Packer himself was shaken. He had delivered that kind of message to hundreds of children and their families. But Becca was nearly 16. He had been treating her for more than four years. In Packer's line of work, a doctor rarely gets to know patients for that long. "You try to be compassionate and understand the horrible information you're conveying," he said. "And yet at the same time you have to be honest." Now the options were even narrower. He would talk to the neurosurgeon, and they would weigh the risks and benefits of yet another operation and then talk it over with the family. "I don't want to put her through any more than necessary," he said. "She's been through so much already." Over the next few days, Packer and neurosurgeon Steven J. Schiff decided to recommend surgery, but they were still not sure how much tumor could be safely removed -- or what would come next. In medical terms, they had to decide how aggressive to be. To make a follow-up treatment possible, they would have to remove at least 75 percent of the tumor. Taking much more would risk serious brain damage.

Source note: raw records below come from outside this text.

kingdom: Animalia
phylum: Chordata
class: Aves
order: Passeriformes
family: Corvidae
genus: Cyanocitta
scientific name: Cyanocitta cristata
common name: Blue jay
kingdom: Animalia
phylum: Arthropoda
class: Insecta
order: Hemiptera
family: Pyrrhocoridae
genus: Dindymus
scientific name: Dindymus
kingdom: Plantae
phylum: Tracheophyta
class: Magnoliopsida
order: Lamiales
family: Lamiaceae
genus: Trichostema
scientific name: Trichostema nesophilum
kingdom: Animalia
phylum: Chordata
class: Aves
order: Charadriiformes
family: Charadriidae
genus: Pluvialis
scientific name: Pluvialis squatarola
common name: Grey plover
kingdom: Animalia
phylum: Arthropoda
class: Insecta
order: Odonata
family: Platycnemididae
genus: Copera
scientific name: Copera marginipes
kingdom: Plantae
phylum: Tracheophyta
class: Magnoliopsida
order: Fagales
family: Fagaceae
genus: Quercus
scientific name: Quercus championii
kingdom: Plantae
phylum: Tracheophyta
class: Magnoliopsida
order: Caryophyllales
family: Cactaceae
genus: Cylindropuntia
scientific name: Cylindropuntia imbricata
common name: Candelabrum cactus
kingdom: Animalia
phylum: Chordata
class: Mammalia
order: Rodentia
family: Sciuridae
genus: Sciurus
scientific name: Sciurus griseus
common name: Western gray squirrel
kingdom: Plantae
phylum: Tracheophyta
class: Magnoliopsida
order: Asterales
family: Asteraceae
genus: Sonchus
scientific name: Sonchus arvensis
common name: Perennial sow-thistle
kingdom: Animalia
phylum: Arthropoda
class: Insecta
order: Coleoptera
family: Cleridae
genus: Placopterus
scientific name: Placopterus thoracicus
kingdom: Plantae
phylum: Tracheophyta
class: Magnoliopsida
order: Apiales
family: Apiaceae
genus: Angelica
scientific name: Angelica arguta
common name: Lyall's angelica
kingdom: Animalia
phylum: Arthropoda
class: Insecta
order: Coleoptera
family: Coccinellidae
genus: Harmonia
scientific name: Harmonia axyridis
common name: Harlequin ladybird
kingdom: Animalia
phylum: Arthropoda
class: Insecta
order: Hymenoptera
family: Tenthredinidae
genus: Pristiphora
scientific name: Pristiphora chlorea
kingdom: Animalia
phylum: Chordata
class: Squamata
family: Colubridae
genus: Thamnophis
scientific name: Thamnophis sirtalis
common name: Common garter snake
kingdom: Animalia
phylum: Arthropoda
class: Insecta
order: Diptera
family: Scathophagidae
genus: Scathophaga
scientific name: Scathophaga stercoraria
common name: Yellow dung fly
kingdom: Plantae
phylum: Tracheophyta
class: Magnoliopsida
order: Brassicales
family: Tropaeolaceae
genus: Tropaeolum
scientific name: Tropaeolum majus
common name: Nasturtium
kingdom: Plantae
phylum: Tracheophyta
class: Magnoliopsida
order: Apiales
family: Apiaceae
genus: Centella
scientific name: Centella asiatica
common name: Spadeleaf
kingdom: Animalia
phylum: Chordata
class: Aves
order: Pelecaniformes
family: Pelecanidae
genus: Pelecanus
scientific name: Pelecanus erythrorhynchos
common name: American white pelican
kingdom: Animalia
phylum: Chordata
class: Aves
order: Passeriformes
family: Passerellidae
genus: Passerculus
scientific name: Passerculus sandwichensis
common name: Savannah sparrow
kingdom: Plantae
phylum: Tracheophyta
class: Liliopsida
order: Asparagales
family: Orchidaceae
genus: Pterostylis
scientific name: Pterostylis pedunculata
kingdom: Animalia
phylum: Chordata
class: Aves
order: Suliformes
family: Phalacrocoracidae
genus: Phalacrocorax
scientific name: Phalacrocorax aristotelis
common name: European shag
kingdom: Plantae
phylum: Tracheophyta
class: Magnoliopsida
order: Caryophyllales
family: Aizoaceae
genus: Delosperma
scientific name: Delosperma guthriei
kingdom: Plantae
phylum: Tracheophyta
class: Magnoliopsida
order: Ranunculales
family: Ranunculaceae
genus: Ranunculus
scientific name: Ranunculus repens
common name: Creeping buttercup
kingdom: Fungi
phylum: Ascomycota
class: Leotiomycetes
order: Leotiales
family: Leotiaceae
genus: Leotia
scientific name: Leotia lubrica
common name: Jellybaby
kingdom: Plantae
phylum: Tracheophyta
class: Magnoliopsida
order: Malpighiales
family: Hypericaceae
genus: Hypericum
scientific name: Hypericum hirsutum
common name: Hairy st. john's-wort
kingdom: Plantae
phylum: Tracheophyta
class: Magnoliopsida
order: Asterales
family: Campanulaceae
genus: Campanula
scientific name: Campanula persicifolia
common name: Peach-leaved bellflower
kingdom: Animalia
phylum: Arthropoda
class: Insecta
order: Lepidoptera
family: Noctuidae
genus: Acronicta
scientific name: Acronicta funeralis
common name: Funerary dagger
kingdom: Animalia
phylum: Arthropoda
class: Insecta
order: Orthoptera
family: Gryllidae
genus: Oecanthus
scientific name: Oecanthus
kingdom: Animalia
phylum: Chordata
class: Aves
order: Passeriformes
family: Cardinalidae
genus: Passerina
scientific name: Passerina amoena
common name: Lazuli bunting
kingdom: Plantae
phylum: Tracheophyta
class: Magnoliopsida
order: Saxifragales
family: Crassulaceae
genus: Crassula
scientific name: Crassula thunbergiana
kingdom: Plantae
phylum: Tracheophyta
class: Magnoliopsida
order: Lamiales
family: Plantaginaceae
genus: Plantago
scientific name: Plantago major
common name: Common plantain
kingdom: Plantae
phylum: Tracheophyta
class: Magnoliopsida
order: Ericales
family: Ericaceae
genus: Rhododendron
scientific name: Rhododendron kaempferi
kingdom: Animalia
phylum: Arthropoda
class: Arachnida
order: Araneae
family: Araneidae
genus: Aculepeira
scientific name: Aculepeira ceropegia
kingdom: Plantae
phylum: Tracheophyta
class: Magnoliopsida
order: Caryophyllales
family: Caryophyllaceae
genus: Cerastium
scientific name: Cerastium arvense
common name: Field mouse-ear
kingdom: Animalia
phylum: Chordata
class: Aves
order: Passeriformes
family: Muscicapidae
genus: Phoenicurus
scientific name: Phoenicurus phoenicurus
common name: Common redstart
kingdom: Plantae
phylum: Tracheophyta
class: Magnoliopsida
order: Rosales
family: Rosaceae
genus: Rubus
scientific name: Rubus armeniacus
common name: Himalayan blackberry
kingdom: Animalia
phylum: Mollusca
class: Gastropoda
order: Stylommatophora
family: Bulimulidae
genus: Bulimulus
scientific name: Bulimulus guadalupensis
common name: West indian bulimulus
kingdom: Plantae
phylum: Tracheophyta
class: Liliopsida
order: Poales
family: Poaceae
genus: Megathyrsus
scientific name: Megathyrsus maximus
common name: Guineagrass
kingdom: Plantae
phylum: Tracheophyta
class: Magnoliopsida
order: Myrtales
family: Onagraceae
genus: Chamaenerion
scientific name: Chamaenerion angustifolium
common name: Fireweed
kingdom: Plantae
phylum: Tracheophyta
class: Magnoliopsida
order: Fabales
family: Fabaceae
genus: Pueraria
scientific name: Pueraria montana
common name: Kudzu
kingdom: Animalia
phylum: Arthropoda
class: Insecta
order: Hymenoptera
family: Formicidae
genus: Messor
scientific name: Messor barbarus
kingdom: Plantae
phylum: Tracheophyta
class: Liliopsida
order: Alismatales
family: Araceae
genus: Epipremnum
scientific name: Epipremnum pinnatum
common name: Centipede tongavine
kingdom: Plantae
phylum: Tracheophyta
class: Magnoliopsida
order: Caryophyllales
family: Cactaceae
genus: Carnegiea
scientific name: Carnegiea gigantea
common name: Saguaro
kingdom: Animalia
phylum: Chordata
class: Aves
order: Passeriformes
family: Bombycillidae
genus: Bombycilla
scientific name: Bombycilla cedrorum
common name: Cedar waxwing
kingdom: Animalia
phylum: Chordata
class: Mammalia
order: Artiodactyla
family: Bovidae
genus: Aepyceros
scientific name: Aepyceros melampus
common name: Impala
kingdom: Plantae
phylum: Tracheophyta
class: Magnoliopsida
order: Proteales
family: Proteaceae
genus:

"Last time, I tried to get every bit of tumor that I could," said neurosurgeon Schiff, standing next to Becca's brain scans lit up on the operating room wall. "Looking at these films, I think I may be able to get 80 percent, maybe 90 percent." Even that would likely damage her vision slightly. The tumor itself had begun to affect her peripheral vision. This surgery probably would make that worse. Becca and her parents, in a meeting with Schiff, had been warned about these and other dangers. Doctors have an ethical obligation to be frank about a treatment's risks, which in brain surgery are many. But Becca tended to take even potential risks quite literally. Her usual stoicism broke down when she heard the possibility of going blind or losing strength on her right side. She cried all through the meeting. The operation took five hours. Schiff followed the same incisions he had made in November, starting with the question-mark-shaped line above her left ear. Still it took two hours to get at the tumor.
Guided by the ultrasound monitor beside him, Schiff went about removing as much tumor as possible. That took nearly two more hours of delicate work, trying to distinguish between infiltrating tumor and normal brain, making sure not to damage any key blood vessels or nerves. "We've taken as much out as we think we ought to," Schiff said finally. "There's still tumor in there. I'd like to say I got 90 percent of it, but it's probably more like 80-some." He could have taken out more, he said, but only by causing her the same effect a stroke might have in an older person. Recovery came slower this time. Even when awake, Becca was anxious and confused at first. In the intensive care unit, she insisted that her dad spend the first night at her side; he catnapped on a stool with his arm hooked around her bedrail and his chin on the top bar.